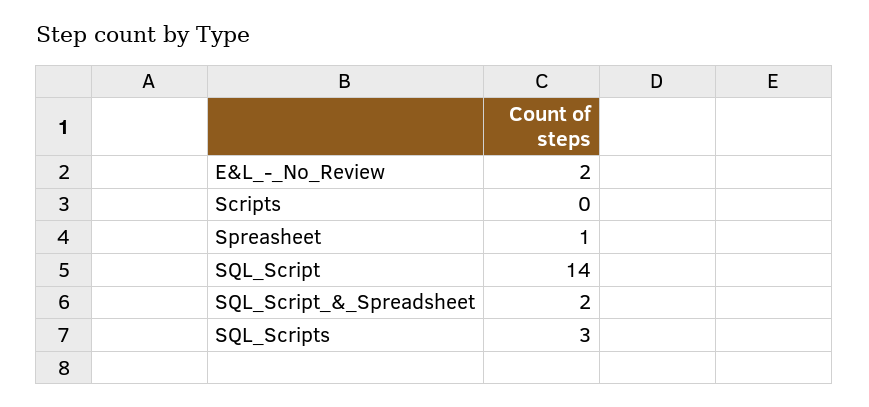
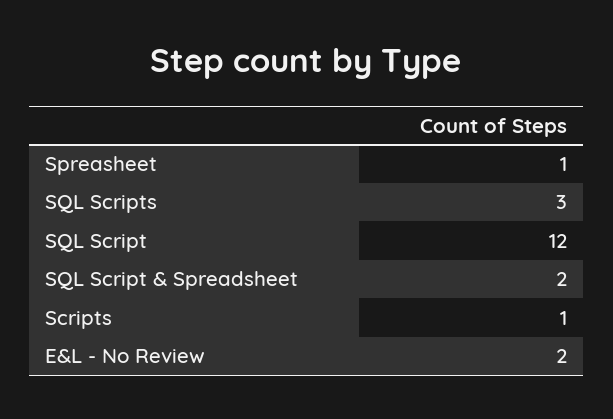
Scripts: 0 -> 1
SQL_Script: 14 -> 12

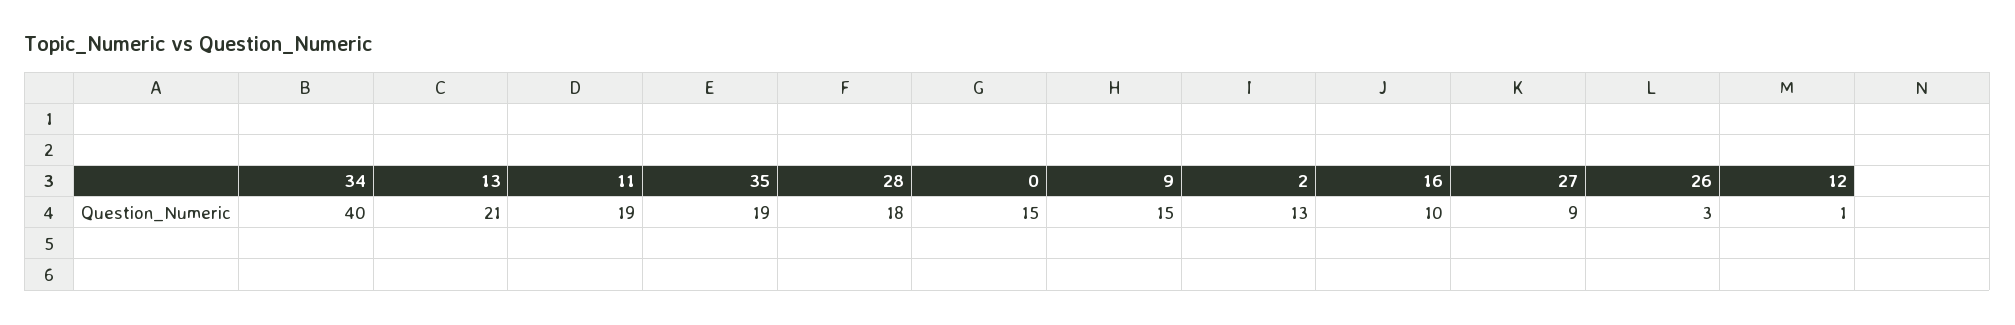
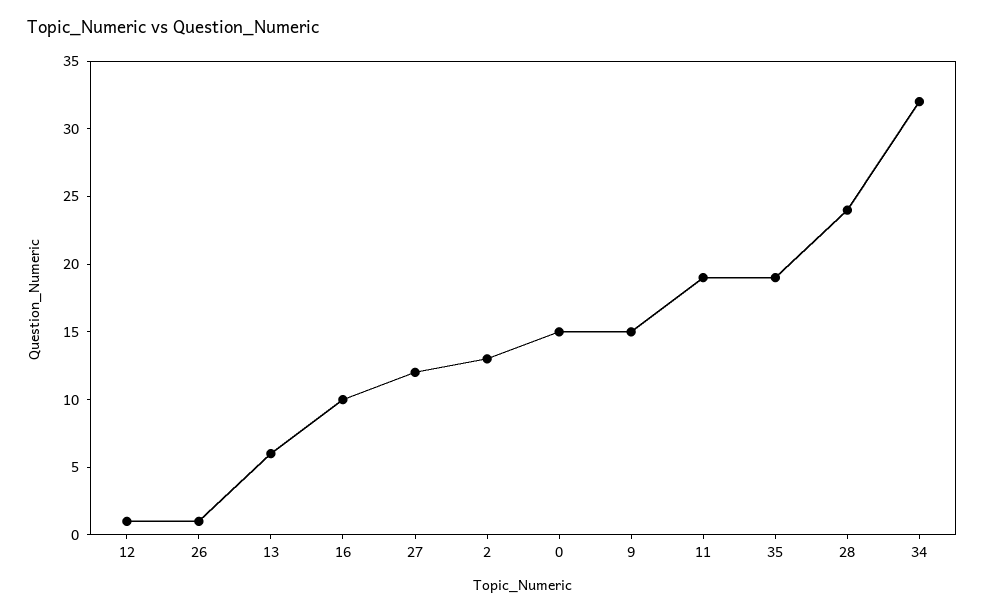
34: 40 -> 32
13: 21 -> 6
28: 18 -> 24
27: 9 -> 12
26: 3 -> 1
_ _ _ _ _
Activity: Write out each record exactly as shown, but not its pictures.

Task response:
Scripts: 0 -> 1
SQL_Script: 14 -> 12

34: 40 -> 32
13: 21 -> 6
28: 18 -> 24
27: 9 -> 12
26: 3 -> 1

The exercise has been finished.